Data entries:

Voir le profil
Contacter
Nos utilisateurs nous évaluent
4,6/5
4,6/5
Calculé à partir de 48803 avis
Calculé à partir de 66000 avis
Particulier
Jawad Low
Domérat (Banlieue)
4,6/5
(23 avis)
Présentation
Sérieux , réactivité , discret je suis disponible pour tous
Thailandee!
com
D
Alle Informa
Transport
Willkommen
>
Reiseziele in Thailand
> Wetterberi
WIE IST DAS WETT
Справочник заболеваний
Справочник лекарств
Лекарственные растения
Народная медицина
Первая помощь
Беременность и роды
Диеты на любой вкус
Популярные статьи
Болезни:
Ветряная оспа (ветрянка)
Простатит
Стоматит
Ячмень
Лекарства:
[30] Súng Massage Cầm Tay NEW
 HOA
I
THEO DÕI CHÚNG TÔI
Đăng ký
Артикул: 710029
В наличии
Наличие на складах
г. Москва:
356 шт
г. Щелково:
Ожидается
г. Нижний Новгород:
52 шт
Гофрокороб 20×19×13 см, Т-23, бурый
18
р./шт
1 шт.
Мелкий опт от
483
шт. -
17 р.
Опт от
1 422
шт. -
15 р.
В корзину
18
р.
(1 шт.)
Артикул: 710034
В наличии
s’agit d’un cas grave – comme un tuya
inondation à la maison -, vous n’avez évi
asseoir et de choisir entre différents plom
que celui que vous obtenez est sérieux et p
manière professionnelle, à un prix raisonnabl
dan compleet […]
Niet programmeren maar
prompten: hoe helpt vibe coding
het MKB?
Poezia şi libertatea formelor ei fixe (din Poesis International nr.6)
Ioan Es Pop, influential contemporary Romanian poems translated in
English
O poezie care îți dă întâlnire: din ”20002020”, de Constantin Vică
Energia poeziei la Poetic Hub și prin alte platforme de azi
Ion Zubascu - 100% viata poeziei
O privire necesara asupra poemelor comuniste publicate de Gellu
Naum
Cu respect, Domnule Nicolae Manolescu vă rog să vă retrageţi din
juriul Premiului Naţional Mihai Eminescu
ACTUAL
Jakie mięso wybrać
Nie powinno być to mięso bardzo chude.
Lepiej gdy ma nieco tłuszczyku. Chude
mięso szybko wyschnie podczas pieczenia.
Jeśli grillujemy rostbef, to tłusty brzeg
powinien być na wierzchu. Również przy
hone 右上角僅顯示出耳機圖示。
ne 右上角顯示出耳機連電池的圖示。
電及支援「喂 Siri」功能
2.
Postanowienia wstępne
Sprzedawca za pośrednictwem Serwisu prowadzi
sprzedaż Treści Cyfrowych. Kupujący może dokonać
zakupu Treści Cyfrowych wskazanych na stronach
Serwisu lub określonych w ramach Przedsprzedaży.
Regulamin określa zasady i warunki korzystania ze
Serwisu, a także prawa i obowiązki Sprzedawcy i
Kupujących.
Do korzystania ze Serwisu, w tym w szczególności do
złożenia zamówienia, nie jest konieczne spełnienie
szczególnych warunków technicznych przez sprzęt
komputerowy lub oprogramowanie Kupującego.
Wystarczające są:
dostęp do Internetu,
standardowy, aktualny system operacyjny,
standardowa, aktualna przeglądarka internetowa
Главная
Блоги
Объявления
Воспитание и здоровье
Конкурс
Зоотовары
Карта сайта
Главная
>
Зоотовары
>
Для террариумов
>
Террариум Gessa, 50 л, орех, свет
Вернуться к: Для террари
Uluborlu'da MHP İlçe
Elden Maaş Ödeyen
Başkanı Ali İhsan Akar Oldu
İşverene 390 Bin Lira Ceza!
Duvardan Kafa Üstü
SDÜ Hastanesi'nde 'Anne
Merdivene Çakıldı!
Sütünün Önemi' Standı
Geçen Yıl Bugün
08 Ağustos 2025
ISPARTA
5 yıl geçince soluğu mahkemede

* **YOUR OBJECTIVE**
Some lines of the data above may hold the word "Cyfrowych"; state how many do, and give only that number.

* **ANSWER BOX**
2